Les dépenses contraintes représentent une part très importante des budgets locaux. Ma petite commune de banlieue n'est pas riche : alors qu'elle consacre environ 4 à 5 millions d'euros par an à l'investissement, il faudrait qu'elle dépense 380 000 à 400 000 euros annuellement pour la mise en oeuvre de l'ADAP durant les neuf prochaines années. C'est énorme ! Personne ne conteste que la mise en accessibilité soit une juste cause. Seulement, il faut faire preuve de pragmatisme et éviter deux écueils : l'un consiste à tenir de beaux discours et à ne rien faire sur le terrain, l'autre à édicter de grandes règles impossibles à appliquer. Évitons de créer des dispositifs qui ne seront pas mis en oeuvre ! Je crains que de nombreuses communes ne déposent pas les dossiers ADAP, et je ne suis pas certain qu'elles seront contrôlées ou sanctionnées selon le territoire sur lequel elles se trouvent. Rien ne sert de voter des textes qui font plaisir aux associations si, dix ans plus tard, rien n'a bougé sur le terrain. En la matière tout est question de faisabilité et d'effectivité. Un tien vaut mieux que deux tu l'auras. Il arrive aussi que soient imposés des aménagements inutiles : le monte-charge qui a été installé sur le terrain de football de ma commune a coûté 180 000 euros et ne sert qu'aux jeux des jeunes des quartiers voisins qui le dégradent. Cependant, la plupart du temps, les équipements en question sont extrêmement utiles. Cela dit, au-delà des collectivités publiques, comment les commerçants pourront-ils garantir l'accessibilité lorsque l'entrée de leur magasin se fait par des marches, ce qui est systématique dans ma région ?

Parmi les dépenses contraintes, j'ai cité celles liées à la réforme des rythmes scolaires. Elles sont d'autant plus pesantes dans ma commune qu'au-delà de la dotation de solidarité urbaine et de cohésion sociale (DSU), nous ne bénéficions pas de la « DSU cible ». À ce sujet, il faut en finir avec les effets couperets et mettre en place des systèmes logarithmiques de répartition des dotations. Les 50 euros qui me sont versés par élève dans le cadre de la DSU sont insuffisants. Cela me coûte bien plus cher de recruter des animateurs qualifiés et de financer des activités de qualité pour les enfants des quartiers populaires afin de favoriser la réussite scolaire. Dans les communes « huppées » de Mulhouse, les enfants ont toujours été occupés le mercredi ; dans la mienne 80 % des jeunes étaient livrés à eux-mêmes. Je suis fier du travail que nous avons accompli, mais nous avons dû y consacrer plusieurs centaines de milliers d'euros par an, ce qui a eu un impact fort sur notre budget de fonctionnement. Au passage, cela montre bien qu'il ne faut pas distinguer l'investissement, qui serait noble, du fonctionnement qui le serait moins.

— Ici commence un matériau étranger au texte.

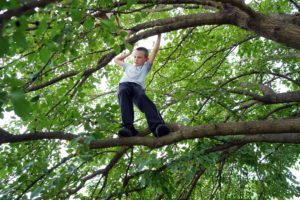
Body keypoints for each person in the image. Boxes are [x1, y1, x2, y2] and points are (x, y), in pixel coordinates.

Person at [114, 32, 170, 137]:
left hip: (137, 87)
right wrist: (129, 53)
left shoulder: (146, 67)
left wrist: (159, 35)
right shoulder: (128, 66)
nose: (136, 59)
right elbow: (116, 60)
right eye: (135, 57)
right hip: (124, 85)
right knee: (122, 92)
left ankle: (158, 126)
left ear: (146, 59)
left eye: (139, 57)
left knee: (142, 97)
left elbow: (155, 51)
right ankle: (128, 127)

Je n'ai pas parlé de la mise en oeuvre du Grenelle ou des nouveaux plans qui s'accumulent – actuellement, on nous impose des schémas contre le bruit. Tous les deux mois, de nouvelles règles sortent et nous sommes obligés de nous réunir à la préfecture, de prendre un cabinet d'études au niveau communal ou intercommunal. Nous devrions vraiment nous interroger davantage sur les conséquences des décisions prises et sur leur effectivité, au-delà des effets d'annonce.

Les propositions du Premier ministre relative à la TVA sur la grosse maintenance et sur l'élargissement de l'assiette vont dans le bon sens.

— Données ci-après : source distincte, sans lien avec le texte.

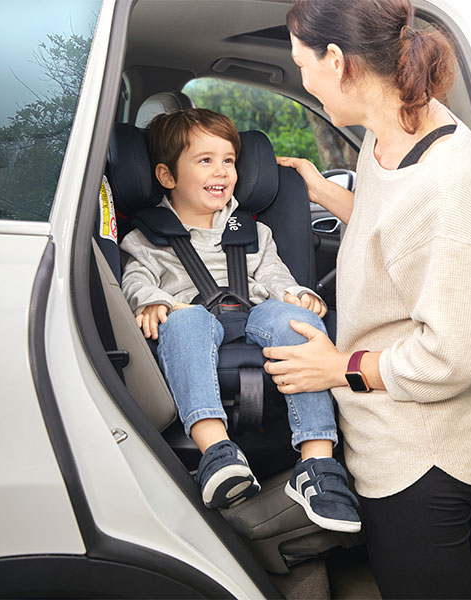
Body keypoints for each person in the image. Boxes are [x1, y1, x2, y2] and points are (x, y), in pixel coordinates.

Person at [262, 0, 471, 597]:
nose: (303, 77)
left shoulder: (451, 181)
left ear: (336, 60)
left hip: (426, 457)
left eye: (301, 63)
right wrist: (326, 193)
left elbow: (451, 354)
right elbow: (396, 235)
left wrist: (336, 369)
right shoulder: (391, 133)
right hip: (390, 433)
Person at [120, 108, 360, 533]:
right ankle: (218, 452)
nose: (222, 171)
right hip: (189, 316)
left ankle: (317, 464)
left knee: (296, 322)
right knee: (186, 321)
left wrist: (297, 295)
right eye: (205, 160)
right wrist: (153, 302)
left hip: (254, 314)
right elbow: (136, 279)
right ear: (167, 175)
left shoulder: (252, 230)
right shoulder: (145, 237)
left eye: (229, 160)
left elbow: (274, 274)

Je ne suis pas certain que les investissements diminuent en fonction des cycles électoraux. À vrai dire, aucun maire n'imagine vraiment qu'il va être battu, et les délais de réalisation sont tels que l'effet du calendrier électoral sur les investissements me paraît faible. Nous avons en revanche tous établi des programmes d'investissement sur la base de plans de financement qui anticipaient des recettes futures sans tenir compte du choc actuel. Pour ma petite ville, j'ai calculé que 4 millions d'euros manqueront en recette sur la DGF, avant que sa réforme ne change éventuellement la donne.